Como esas bandadas de pájaros que se acercan y se alejan pero nunca llegan a tocarse, las campañas de Donald Trump y Kamala Harris llevan meses dibujando un obsesivo zigzag por los siete Estados decisivos de las elecciones estadounidenses para ir al encuentro de sus simpatizantes y a la caza de los votantes indecisos, verdadero unicornio electoral.
Esos dos viajes a la Casa Blanca se intensificaron en la última semana de la campaña, y este sábado estuvieron a punto de cruzarse en Carolina del Norte, uno de esos territorios en los que se decidirán las elecciones más reñidas de la historia reciente de Estados Unidos. Sucedió por la tarde, cuando Harris descendía por las escalerillas de su avión oficial, el Air Force Two, tras aterrizar en Charlotte, la ciudad más poblada del Estado. A menos de 100 metros, estaba la aeronave de su rival, el Trump Force One. La candidata demócrata clavó la vista en el suelo y evitó mirar las grandes letras con el nombre de su contrincante sobre el fuselaje del Boeing 757.
Tras ese fugaz no-encuentro, pudo continuar el diálogo de sordos entre ambos candidatos, que es como decir entre las dos Américas. Cada cual corrió a refugiarse en su particular universo paralelo tres días antes de que los estadounidenses voten este martes algo más que el líder que los guiará durante los próximos cuatro años. Algo tan importante como en qué clase de sociedad desean vivir: una capaz de recobrar la grandeza de un pasado que no está del todo claro que existiera y otra ansiosa por conquistar un futuro que muchos temen que no contará con ellos.
Horas después, EL PAÍS asistió a dos de los últimos mítines antes del gran día. Tuvieron lugar en parte simultáneamente, como en una de esas retransmisiones de pantalla partida, en Charlotte (Harris) y Greensboro (Trump), dos ciudades del Sur separadas por 150 kilómetros. Puede que solo sean un par entre las decenas de actos electorales que ambos han dado desde septiembre (85 ella; 97 él), pero sirven bien para establecer un contraste entre sus dos campañas al final de un ciclo electoral caracterizado por el enfrentamiento, la desconfianza y la ansiedad hasta el último minuto.

- Datos aportados
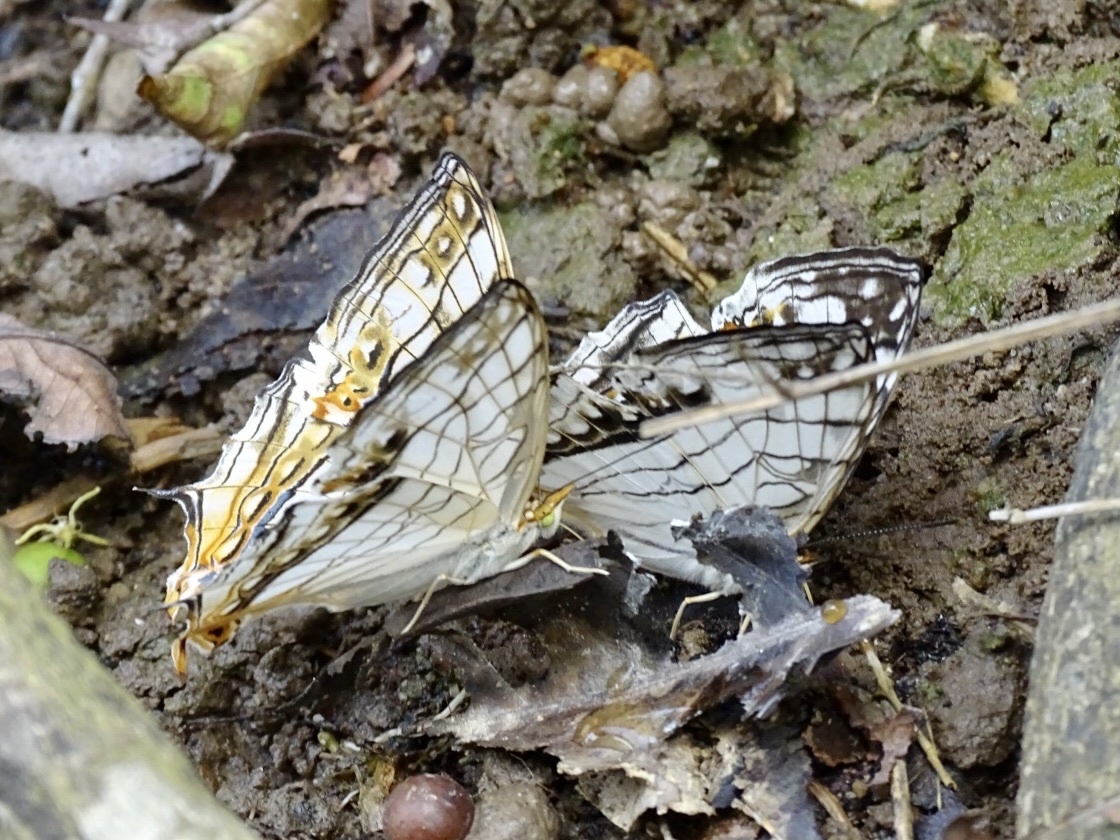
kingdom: Animalia
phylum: Arthropoda
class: Insecta
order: Lepidoptera
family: Nymphalidae
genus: Cyrestis
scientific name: Cyrestis thyodamas
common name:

- Tareas
**A)** Según el fragmento, ¿cuántos actos electorales ha hecho cada candidato desde septiembre?
**B)** Cita tal cual el pasaje del fragmento que empieza en "Tras ese fugaz" y termina en "contará con ellos.".
Para responder, usa solo el fragmento.

- Respuestas por tarea
**A)** Harris ha hecho 85 y Trump, 97.

**B)**
Tras ese fugaz no-encuentro, pudo continuar el diálogo de sordos entre ambos candidatos, que es como decir entre las dos Américas. Cada cual corrió a refugiarse en su particular universo paralelo tres días antes de que los estadounidenses voten este martes algo más que el líder que los guiará durante los próximos cuatro años. Algo tan importante como en qué clase de sociedad desean vivir: una capaz de recobrar la grandeza de un pasado que no está del todo claro que existiera y otra ansiosa por conquistar un futuro que muchos temen que no contará con ellos.